Demirkol M., Metin H., Küçükyıldırım B. O.

Journal of Science: Advanced Materials and Devices, cilt.11, sa.3, 2026 (SCI-Expanded, Scopus)

  • Yayın Türü: Makale / Tam Makale
  • Cilt numarası: 11 Sayı: 3
  • Basım Tarihi: 2026
  • Doi Numarası: 10.1016/j.jsamd.2026.101219
  • Dergi Adı: Journal of Science: Advanced Materials and Devices
  • Derginin Tarandığı İndeksler: Science Citation Index Expanded (SCI-EXPANDED), Scopus
  • Anahtar Kelimeler: Additive manufacturing, Antibacterial properties, Mechanical properties, Nanocomposite, Titanium dioxide nanotube
  • Yıldız Teknik Üniversitesi Adresli: Evet

Özet

TiO2-reinforced polymer composites for lightweight and antibacterial applications are important in industrial and healthcare contexts.
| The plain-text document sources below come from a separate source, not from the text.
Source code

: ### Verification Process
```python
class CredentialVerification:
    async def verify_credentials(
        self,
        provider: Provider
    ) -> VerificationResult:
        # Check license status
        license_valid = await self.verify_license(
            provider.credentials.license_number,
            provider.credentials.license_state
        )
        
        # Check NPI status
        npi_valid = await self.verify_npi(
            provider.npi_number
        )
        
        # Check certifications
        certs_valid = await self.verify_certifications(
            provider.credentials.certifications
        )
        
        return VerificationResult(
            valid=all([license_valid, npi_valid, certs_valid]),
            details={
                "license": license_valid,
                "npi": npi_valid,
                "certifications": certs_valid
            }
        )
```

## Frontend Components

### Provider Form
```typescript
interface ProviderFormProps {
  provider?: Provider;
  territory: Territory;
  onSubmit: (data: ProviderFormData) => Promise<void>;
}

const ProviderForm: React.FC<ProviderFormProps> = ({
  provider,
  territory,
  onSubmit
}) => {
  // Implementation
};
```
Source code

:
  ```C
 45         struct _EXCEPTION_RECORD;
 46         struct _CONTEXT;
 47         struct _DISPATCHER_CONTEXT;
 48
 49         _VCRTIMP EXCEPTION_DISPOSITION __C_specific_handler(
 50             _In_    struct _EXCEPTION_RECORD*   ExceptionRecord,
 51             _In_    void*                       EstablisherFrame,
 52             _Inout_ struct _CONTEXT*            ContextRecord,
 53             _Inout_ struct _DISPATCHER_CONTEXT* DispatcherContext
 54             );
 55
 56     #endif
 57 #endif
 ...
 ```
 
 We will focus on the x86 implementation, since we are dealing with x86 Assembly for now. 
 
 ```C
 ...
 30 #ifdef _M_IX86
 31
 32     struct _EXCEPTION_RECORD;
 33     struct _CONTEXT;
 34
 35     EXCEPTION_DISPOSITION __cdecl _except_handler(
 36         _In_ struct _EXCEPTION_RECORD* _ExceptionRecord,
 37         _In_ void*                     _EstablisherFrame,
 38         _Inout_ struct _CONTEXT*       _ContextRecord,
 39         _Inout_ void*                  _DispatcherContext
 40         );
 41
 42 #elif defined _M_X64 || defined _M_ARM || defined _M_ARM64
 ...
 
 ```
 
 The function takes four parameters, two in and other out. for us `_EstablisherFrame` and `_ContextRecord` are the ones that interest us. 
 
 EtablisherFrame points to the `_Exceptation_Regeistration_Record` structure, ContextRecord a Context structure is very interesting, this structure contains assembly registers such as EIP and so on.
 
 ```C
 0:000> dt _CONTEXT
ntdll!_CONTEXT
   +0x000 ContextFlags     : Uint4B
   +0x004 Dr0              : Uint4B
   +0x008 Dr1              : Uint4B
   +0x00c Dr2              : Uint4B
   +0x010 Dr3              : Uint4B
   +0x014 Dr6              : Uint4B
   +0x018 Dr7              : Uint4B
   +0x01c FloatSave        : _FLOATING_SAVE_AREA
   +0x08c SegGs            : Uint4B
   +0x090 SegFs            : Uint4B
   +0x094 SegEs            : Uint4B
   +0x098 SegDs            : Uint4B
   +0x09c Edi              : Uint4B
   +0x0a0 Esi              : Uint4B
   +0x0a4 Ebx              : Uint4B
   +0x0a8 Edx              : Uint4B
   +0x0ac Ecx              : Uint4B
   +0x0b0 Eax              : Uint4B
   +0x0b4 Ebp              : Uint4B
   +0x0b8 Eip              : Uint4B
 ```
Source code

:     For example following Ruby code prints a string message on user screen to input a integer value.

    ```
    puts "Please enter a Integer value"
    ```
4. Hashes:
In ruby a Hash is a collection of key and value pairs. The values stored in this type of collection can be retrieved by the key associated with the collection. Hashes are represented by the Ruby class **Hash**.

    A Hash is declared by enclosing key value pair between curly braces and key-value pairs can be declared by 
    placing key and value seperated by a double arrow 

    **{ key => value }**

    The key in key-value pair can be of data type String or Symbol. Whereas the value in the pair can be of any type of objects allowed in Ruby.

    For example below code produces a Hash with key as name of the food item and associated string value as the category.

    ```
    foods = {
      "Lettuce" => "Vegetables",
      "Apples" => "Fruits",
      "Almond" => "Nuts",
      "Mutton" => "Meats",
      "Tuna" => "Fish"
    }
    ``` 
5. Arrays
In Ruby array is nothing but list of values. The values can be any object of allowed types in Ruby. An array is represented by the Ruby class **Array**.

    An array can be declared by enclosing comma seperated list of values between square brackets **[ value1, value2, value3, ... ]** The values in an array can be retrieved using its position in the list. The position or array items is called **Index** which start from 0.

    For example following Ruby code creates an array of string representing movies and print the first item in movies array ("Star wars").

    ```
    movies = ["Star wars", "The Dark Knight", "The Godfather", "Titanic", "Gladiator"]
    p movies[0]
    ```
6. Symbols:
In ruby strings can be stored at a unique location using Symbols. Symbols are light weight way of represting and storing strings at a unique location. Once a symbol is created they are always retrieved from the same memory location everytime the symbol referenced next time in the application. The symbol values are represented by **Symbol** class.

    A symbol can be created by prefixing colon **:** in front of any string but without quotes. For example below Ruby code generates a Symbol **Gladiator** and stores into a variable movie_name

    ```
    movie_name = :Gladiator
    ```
However, many reported TiO2-containing printable composites rely on relatively high filler loadings or UV-driven photocatalysis, which can compromise optical curing, dimensional accuracy, and antibacterial performance in the dark. This study addresses this gap by developing an MSLA-printable nanocomposite reinforced with a minimal amount of methacrylate-functionalized TiO2 nanotubes with long-lived superoxides adsorbed on their surface. The suitability of TiO2 nanotubes as antibacterial composite reinforcement has been verified by advanced characterization techniques. For the assessment of mechanical and antibacterial properties, tensile and flexural tests, and antibacterial tests were conducted according to their corresponding standards. The mechanical properties were mostly preserved with the increasing filler ratio, where tensile strength improved by 19% and flexural strength remained stable, while antibacterial activity reached 98% under UV illumination and 90% in darkness, with a maximum TiO2 reinforcement content of 0.15%. These findings demonstrate that our nanocomposites, developed and implemented through additive manufacturing, are also applicable for any manufacturing technique related to thermosetting polymers, possess substantial potential as versatile antibacterial materials for healthcare and various industrial applications such as dentures, membranes for groundwater filtration and chemical reduction, without any external UV light excitation, thus lower energy consumption during operational conditions.